** Data section follows **

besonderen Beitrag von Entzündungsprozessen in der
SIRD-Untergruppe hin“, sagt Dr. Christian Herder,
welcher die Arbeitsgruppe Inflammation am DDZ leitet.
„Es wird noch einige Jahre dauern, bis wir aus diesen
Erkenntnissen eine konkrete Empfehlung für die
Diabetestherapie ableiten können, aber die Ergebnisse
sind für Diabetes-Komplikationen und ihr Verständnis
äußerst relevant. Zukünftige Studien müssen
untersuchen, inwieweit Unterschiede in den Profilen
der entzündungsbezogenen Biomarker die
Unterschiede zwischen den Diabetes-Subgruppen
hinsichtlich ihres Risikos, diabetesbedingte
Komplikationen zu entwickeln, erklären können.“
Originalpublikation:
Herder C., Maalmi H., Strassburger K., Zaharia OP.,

** End of Data section **
** Data section follows **

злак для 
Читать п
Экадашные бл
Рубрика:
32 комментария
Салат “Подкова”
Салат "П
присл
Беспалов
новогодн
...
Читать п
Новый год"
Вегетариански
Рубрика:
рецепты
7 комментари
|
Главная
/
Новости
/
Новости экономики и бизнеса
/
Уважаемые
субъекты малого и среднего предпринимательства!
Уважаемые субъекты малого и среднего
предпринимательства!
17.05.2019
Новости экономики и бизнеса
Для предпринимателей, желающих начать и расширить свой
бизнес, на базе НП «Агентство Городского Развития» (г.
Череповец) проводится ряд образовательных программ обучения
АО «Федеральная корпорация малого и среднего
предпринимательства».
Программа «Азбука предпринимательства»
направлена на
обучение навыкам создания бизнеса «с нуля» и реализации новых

** End of Data section **

Every line from the line containing "äußerst relevant. Zukünftige Studien müssen" through the line containing "Herder C., Maalmi" in the records above must be retyped exactly. Leave out the rest.

äußerst relevant. Zukünftige Studien müssen
untersuchen, inwieweit Unterschiede in den Profilen
der entzündungsbezogenen Biomarker die
Unterschiede zwischen den Diabetes-Subgruppen
hinsichtlich ihres Risikos, diabetesbedingte
Komplikationen zu entwickeln, erklären können.“
Originalpublikation:
Herder C., Maalmi H., Strassburger K., Zaharia OP.,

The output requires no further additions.